*Assignment*
Print, exactly as given, each line of the data from the line containing "### 3. **Maintenabilité**" up to and including its last line.

____________

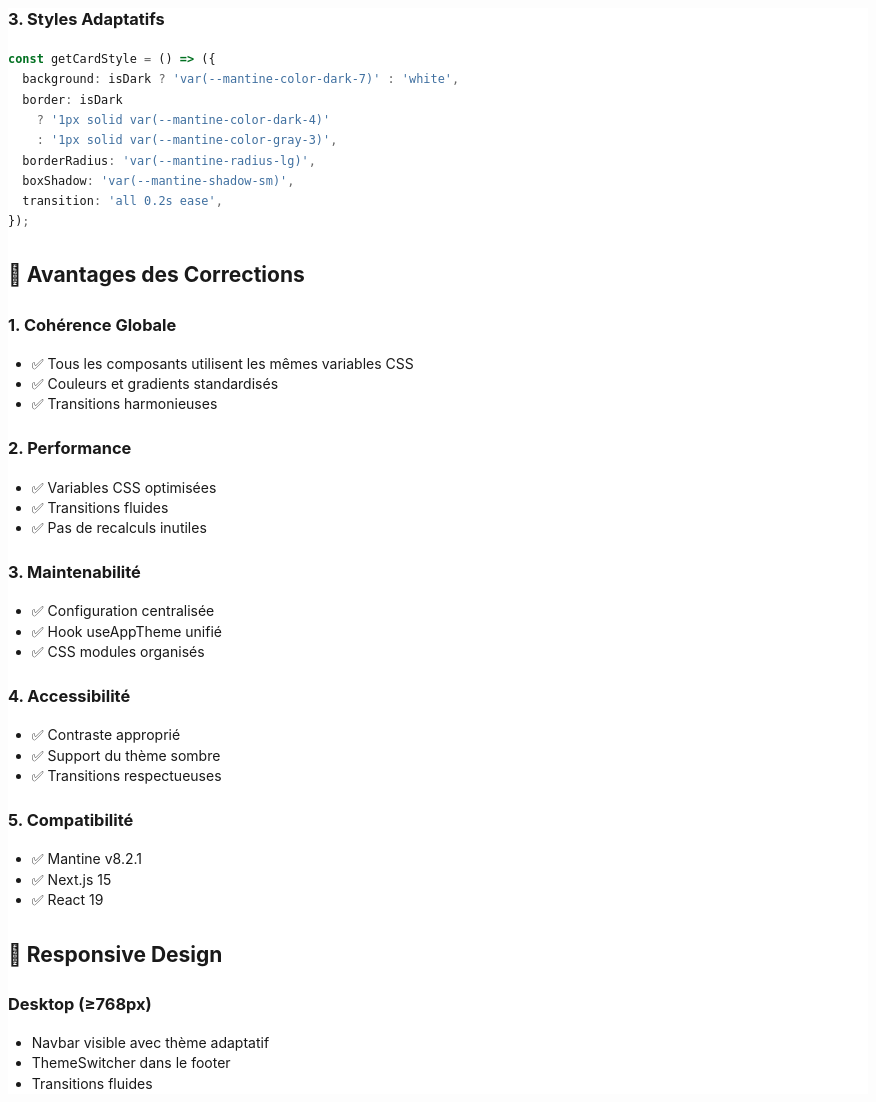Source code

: ### 3. **Styles Adaptatifs**

```typescript
const getCardStyle = () => ({
  background: isDark ? 'var(--mantine-color-dark-7)' : 'white',
  border: isDark
    ? '1px solid var(--mantine-color-dark-4)'
    : '1px solid var(--mantine-color-gray-3)',
  borderRadius: 'var(--mantine-radius-lg)',
  boxShadow: 'var(--mantine-shadow-sm)',
  transition: 'all 0.2s ease',
});
```

## 🚀 Avantages des Corrections

### 1. **Cohérence Globale**

- ✅ Tous les composants utilisent les mêmes variables CSS
- ✅ Couleurs et gradients standardisés
- ✅ Transitions harmonieuses

### 2. **Performance**

- ✅ Variables CSS optimisées
- ✅ Transitions fluides
- ✅ Pas de recalculs inutiles

### 3. **Maintenabilité**

- ✅ Configuration centralisée
- ✅ Hook useAppTheme unifié
- ✅ CSS modules organisés

### 4. **Accessibilité**

- ✅ Contraste approprié
- ✅ Support du thème sombre
- ✅ Transitions respectueuses

### 5. **Compatibilité**

- ✅ Mantine v8.2.1
- ✅ Next.js 15
- ✅ React 19

## 📱 Responsive Design

### Desktop (≥768px)

- Navbar visible avec thème adaptatif
- ThemeSwitcher dans le footer
- Transitions fluides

____________

*Task output*
### 3. **Maintenabilité**

- ✅ Configuration centralisée
- ✅ Hook useAppTheme unifié
- ✅ CSS modules organisés

### 4. **Accessibilité**

- ✅ Contraste approprié
- ✅ Support du thème sombre
- ✅ Transitions respectueuses

### 5. **Compatibilité**

- ✅ Mantine v8.2.1
- ✅ Next.js 15
- ✅ React 19

## 📱 Responsive Design

### Desktop (≥768px)

- Navbar visible avec thème adaptatif
- ThemeSwitcher dans le footer
- Transitions fluides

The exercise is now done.